El área de maternidad es el verdadero corazón de cualquier granja porcina. Es aquí donde se define el éxito financiero de tu esfuerzo: cada lechón nacido vivo y destetado con buen peso representa rentabilidad directa. Sin embargo, también es la etapa más crítica y delicada, donde ocurren la mayoría de las bajas por falta de control. En esta guía de Porcigold, te revelamos los puntos clave que debes dominar para reducir la mortalidad y asegurar partos exitosos.

1. La Preparación de la Paridera: Higiene y Confort
El éxito del parto comienza días antes de que la cerda dé a luz. La paridera debe estar completamente limpia, desinfectada y seca.
- Vacío sanitario: Deja descansar el corral al menos de 3 a 5 días antes de ingresar a la cerda.
- Control de temperatura: Los lechones nacen sin capacidad de regular su temperatura.

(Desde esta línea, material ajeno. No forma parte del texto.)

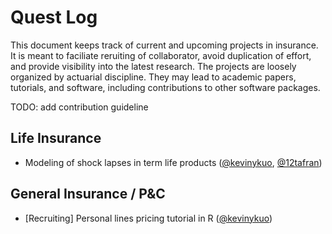 # Quest Log

This document keeps track of current and upcoming projects in insurance. It is meant to faciliate reruiting of collaborator, avoid duplication of effort, and provide visibility into the latest research. The projects are loosely organized by actuarial discipline. They may lead to academic papers, tutorials, and software, including contributions to other software packages.

TODO: add contribution guideline

## Life Insurance

- Modeling of shock lapses in term life products ([@kevinykuo](https://github.com/kevinykuo), [@12tafran](https://github.com/12tafran))

## General Insurance / P&C

- [Recruiting] Personal lines pricing tutorial in R ([@kevinykuo](https://github.com/kevinykuo))
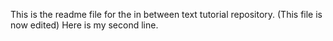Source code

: This is the readme file for the in between text tutorial repository. (This file is now edited)
Here is my second line.
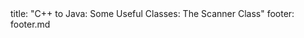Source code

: <frontmatter>
title: "C++ to Java: Some Useful Classes: The Scanner Class"
footer: footer.md
</frontmatter>

<include src="navbar.md" boilerplate />

<include src="unit-inPage-asFlat.md" boilerplate />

Necesitan una zona de calor (foco o criadora) a unos 32°C – 35°C, mientras que la madre debe estar fresca (entre 18°C y 22°C).

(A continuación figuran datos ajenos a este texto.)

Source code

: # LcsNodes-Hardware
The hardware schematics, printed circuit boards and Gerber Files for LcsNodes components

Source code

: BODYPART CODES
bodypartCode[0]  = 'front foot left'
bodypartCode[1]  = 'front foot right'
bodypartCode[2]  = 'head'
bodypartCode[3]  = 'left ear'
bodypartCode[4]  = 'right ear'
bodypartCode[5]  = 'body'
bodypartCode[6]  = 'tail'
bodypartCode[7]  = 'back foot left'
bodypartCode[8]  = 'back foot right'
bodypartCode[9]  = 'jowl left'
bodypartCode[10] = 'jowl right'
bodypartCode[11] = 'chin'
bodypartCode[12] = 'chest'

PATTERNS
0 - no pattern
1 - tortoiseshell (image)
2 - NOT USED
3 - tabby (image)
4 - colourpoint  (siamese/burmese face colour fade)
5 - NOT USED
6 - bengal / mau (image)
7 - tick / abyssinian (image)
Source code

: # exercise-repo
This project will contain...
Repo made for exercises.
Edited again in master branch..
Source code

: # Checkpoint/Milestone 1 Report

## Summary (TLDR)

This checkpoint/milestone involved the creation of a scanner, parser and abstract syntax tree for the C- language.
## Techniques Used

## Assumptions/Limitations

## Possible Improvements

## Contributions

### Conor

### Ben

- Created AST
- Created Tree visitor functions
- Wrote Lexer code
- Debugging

2. Atención al Parto: Los Primeros Minutos Salvan Vidas
El momento del nacimiento es donde ocurre el mayor riesgo de pérdidas.
- Secado y limpieza: Al nacer el lechón, sécalo de inmediato con un paño limpio o polvo secante, retirando las membranas de la nariz y boca para que respire bien.

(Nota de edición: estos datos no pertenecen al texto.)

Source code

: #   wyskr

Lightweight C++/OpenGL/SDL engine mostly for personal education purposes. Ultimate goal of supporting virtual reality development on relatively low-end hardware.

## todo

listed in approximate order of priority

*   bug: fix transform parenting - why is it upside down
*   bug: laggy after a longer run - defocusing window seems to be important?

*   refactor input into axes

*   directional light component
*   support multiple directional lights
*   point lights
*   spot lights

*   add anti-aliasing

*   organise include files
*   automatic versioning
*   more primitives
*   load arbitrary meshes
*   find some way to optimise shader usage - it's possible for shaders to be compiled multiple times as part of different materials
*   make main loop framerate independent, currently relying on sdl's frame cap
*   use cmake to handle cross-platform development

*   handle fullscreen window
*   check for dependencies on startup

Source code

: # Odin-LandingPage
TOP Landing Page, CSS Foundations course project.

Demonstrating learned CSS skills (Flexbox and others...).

- Corte y desinfección del ombligo: Corta el cordón a unos 3 o 4 centímetros y desinféctalo con yodo al 10% para evitar infecciones.
- Calostrado obligatorio: Asegúrate de que todos los lechones mamen calostro durante las primeras horas para garantizar su inmunidad contra enfermedades.
3. El Cuidado Post-Parto: Prevención de Aplastamientos
Los primeros tres días de vida son los más peligrosos para el lechón.
- Uso de barras protectoras: Asegúrate de que la paridera cuente con barras que impidan que la cerda se eche bruscamente sobre sus crías.
- Monitoreo constante: Revisa la camada con frecuencia durante las primeras 72 horas para asegurarte de que ningún lechón quede atrapado o débil.
El Consejo de Porcigold para tu Granja
En la maternidad porcina, el diablo está en los detalles. No te limites a ver el parto como un proceso natural; trátalo como una operación de alta precisión. Una inversión mínima en mantener a tus lechones calientes, secos y bien calostrados en sus primeras horas de vida reducirá tu tasa de mortalidad a menos del 10%, asegurando que cada parto rinda el máximo beneficio económico para tu negocio.